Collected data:
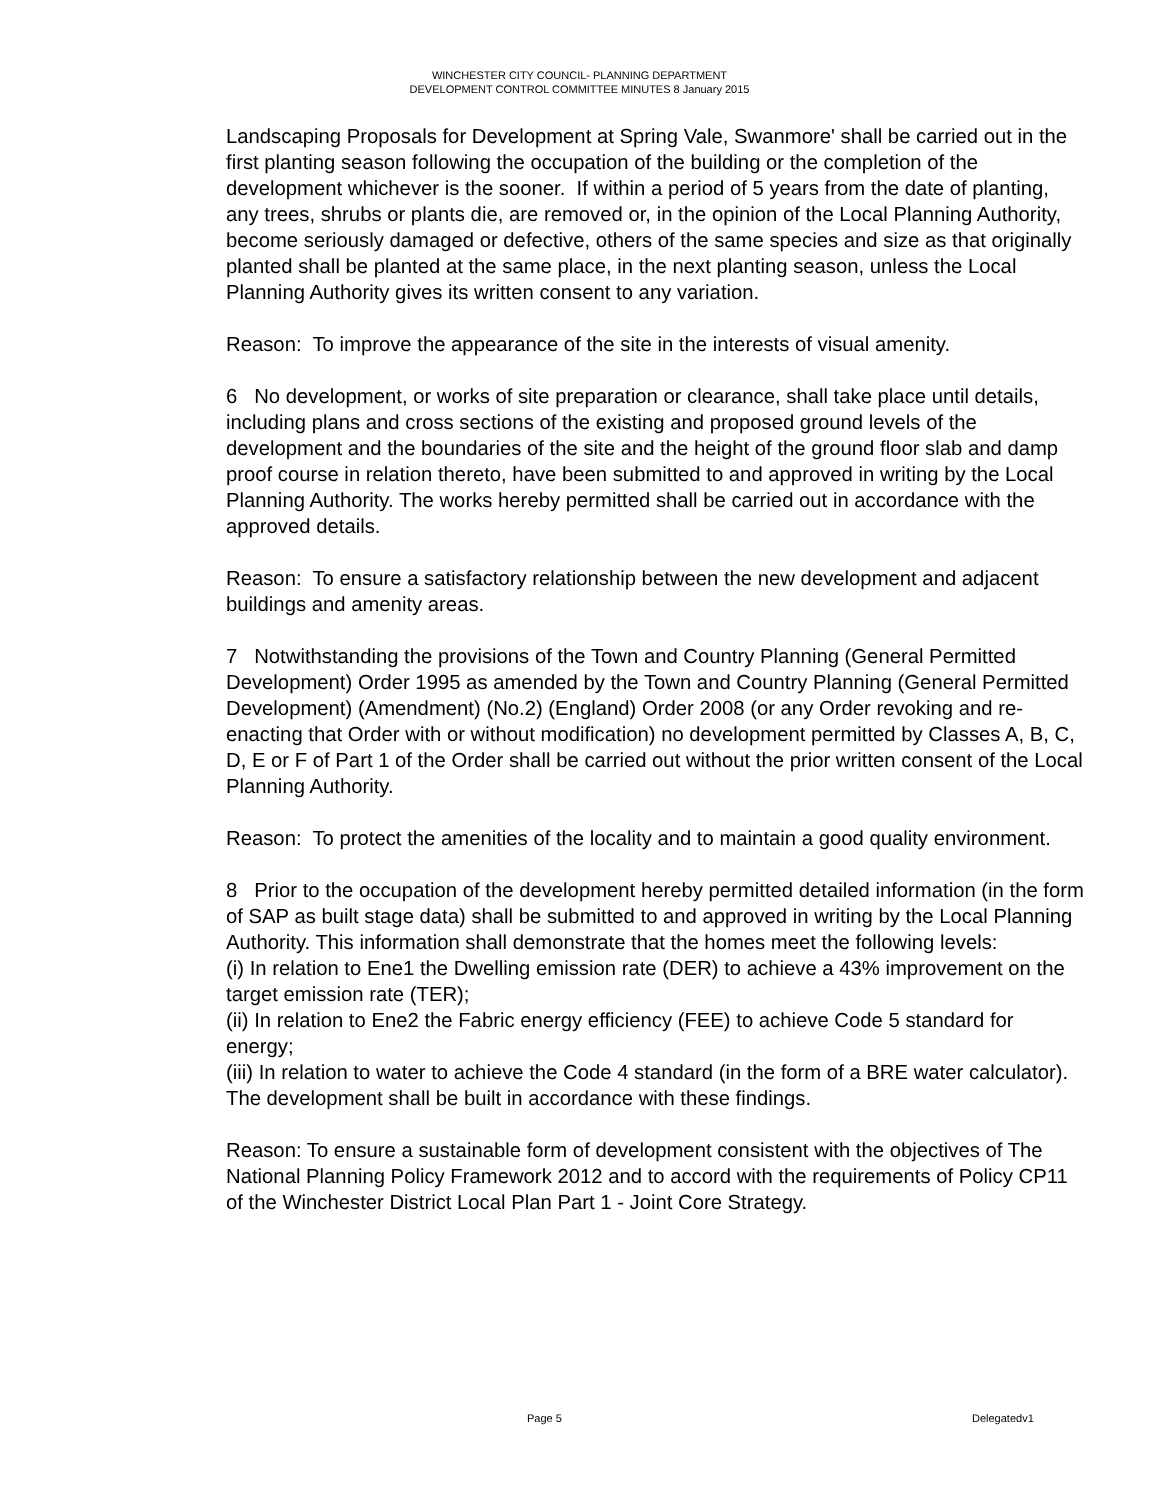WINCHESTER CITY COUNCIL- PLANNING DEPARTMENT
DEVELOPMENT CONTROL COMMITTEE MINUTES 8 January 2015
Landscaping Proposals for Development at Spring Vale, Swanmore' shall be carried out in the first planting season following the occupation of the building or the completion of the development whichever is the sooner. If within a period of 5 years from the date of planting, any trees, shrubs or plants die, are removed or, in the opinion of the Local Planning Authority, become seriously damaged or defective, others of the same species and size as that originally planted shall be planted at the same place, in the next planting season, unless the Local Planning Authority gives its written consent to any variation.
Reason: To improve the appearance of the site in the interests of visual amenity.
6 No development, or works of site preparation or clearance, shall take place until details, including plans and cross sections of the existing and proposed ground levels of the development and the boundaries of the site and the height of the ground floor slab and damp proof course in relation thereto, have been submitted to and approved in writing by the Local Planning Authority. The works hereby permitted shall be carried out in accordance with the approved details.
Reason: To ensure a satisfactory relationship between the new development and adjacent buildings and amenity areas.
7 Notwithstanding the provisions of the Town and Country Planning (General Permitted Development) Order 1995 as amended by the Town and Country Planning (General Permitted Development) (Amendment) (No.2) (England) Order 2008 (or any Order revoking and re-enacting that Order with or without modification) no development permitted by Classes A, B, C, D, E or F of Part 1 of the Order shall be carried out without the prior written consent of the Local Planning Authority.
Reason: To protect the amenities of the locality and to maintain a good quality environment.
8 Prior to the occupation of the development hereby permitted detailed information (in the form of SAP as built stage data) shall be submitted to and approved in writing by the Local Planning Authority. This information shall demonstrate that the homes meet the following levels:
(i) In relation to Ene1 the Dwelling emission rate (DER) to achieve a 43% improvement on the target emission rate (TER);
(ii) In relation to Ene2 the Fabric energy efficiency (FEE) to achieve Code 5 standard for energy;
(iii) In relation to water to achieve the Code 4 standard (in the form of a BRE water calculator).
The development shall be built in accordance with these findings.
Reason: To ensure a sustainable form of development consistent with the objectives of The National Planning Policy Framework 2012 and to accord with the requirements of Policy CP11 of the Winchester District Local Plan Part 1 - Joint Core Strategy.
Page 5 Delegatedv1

*Action item*
Locate the lines above that contain "Code" and copy them.

*Exercise response*
(ii) In relation to Ene2 the Fabric energy efficiency (FEE) to achieve Code 5 standard for energy;
(iii) In relation to water to achieve the Code 4 standard (in the form of a BRE water calculator).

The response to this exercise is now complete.